##### Information provided
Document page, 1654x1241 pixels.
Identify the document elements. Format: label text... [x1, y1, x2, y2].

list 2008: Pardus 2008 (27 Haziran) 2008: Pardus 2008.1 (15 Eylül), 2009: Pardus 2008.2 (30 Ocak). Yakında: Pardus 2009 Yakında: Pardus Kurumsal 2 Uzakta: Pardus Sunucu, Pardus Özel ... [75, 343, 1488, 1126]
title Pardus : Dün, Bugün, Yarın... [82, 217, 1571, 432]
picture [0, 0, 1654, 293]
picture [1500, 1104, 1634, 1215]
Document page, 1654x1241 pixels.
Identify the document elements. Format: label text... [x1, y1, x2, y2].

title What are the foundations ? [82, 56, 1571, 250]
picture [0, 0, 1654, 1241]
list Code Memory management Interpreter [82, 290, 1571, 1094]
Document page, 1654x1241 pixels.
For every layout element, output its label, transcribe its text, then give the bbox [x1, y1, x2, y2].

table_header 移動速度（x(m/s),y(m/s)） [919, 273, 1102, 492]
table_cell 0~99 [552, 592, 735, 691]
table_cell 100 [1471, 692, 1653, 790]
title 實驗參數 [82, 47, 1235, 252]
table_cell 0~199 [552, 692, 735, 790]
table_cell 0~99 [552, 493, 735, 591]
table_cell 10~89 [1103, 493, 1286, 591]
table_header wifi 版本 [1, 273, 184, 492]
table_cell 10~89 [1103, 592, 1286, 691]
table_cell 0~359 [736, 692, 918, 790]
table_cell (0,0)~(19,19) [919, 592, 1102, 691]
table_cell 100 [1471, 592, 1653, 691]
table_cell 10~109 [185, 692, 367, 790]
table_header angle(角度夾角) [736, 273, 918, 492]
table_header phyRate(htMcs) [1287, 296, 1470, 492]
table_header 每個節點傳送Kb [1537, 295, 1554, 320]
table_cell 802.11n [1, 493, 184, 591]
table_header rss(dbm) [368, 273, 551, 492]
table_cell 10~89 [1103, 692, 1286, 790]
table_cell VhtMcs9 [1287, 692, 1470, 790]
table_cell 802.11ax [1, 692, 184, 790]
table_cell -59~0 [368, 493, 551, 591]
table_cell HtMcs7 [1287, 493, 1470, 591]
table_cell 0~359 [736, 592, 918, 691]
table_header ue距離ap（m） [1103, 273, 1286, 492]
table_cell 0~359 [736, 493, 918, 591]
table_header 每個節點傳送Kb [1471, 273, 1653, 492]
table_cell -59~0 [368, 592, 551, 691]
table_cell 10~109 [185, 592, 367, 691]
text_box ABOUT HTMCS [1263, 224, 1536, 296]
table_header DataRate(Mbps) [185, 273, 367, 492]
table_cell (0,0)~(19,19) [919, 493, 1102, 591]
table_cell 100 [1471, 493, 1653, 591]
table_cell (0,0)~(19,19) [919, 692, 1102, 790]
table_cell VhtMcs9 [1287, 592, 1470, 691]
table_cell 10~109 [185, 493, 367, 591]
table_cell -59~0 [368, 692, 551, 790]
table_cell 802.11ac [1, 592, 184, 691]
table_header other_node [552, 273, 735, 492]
##########
Task goal -
Reproduce the entries word for word, from their first line through the line containing "list Code Memory", including both.

Answer -
Document page, 1654x1241 pixels.
Identify the document elements. Format: label text... [x1, y1, x2, y2].

list 2008: Pardus 2008 (27 Haziran) 2008: Pardus 2008.1 (15 Eylül), 2009: Pardus 2008.2 (30 Ocak). Yakında: Pardus 2009 Yakında: Pardus Kurumsal 2 Uzakta: Pardus Sunucu, Pardus Özel ... [75, 343, 1488, 1126]
title Pardus : Dün, Bugün, Yarın... [82, 217, 1571, 432]
picture [0, 0, 1654, 293]
picture [1500, 1104, 1634, 1215]
Document page, 1654x1241 pixels.
Identify the document elements. Format: label text... [x1, y1, x2, y2].

title What are the foundations ? [82, 56, 1571, 250]
picture [0, 0, 1654, 1241]
list Code Memory management Interpreter [82, 290, 1571, 1094]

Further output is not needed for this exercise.